Please copy out the lines in the entries that contain "this".

Dataset excerpts >>
┏━━

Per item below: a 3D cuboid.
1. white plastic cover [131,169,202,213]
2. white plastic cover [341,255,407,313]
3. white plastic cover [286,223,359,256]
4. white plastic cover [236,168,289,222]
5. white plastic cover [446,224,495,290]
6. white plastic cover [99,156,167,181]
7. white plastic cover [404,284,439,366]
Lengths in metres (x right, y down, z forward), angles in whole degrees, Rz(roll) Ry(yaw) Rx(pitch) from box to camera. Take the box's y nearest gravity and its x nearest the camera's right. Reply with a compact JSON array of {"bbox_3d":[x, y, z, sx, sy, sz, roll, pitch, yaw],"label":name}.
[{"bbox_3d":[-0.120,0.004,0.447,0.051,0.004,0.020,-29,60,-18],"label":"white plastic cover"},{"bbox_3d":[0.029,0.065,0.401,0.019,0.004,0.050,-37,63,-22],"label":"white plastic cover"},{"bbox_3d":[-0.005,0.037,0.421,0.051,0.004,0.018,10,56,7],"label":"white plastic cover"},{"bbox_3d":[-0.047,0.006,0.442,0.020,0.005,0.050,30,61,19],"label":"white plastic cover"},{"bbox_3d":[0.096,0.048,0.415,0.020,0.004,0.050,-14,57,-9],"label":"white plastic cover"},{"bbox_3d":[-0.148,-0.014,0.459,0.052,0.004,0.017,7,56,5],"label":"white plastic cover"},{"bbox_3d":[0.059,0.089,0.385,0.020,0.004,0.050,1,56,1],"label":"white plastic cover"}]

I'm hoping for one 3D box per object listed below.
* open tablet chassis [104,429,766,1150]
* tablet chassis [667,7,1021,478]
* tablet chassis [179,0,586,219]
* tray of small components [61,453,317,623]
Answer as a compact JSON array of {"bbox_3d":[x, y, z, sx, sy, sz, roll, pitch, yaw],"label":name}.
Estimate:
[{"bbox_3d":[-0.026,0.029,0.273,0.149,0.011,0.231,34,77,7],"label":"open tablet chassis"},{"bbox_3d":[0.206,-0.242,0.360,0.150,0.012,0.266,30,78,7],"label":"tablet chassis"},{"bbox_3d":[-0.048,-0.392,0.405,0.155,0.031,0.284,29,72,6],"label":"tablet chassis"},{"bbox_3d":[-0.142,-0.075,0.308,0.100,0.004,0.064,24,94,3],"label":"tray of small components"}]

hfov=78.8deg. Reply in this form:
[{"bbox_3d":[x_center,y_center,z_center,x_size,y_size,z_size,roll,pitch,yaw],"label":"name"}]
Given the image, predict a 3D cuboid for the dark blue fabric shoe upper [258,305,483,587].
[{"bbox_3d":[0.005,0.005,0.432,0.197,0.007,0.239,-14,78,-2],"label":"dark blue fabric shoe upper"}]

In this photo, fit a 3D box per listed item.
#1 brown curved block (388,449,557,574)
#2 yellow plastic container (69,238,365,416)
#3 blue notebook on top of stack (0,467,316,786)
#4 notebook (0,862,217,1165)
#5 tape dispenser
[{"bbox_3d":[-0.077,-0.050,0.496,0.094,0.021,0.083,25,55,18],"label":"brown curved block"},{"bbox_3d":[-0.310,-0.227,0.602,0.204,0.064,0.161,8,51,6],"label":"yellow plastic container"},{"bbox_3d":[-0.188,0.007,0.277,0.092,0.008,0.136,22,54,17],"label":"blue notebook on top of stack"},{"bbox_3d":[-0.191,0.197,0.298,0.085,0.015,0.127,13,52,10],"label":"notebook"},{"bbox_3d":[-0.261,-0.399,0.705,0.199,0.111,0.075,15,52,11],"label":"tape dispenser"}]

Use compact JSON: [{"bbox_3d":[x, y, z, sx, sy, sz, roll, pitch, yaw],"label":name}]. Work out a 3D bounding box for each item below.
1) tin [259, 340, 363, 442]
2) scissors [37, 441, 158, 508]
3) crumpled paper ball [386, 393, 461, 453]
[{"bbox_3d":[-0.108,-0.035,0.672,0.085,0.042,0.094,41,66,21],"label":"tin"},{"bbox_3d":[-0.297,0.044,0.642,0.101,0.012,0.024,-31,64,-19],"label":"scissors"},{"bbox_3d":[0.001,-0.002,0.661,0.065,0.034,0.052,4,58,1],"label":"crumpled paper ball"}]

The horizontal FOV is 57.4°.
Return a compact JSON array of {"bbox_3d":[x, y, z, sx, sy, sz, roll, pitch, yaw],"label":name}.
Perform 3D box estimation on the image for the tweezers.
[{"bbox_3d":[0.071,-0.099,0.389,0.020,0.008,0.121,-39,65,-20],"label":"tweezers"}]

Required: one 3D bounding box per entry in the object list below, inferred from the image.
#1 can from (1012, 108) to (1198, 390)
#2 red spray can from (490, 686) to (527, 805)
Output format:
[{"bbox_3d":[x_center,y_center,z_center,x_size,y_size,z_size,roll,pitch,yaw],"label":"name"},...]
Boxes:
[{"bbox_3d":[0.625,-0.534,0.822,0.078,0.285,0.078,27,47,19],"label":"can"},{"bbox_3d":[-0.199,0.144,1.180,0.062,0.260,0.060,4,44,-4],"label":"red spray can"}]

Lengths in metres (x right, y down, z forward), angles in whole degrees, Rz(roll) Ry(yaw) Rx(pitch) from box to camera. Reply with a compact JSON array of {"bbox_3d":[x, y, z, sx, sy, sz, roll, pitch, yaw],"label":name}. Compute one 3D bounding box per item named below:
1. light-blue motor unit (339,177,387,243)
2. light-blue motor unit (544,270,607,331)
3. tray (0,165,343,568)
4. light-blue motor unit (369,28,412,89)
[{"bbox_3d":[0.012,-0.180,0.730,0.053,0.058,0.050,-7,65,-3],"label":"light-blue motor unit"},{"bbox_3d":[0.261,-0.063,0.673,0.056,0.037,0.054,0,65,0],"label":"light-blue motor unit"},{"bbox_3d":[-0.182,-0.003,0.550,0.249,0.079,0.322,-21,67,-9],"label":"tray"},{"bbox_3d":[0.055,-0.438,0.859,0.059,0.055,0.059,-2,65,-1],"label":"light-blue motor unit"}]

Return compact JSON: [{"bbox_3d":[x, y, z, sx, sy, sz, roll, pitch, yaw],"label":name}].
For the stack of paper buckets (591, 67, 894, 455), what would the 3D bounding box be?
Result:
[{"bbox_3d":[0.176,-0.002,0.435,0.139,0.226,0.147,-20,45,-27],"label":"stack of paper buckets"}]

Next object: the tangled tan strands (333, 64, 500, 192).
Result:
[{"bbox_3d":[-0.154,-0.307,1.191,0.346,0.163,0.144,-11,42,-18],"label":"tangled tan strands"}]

┗━━

TASK ANSWER >>
hfov=78.8deg. Reply in this form:
In this photo, fit a 3D box per listed item.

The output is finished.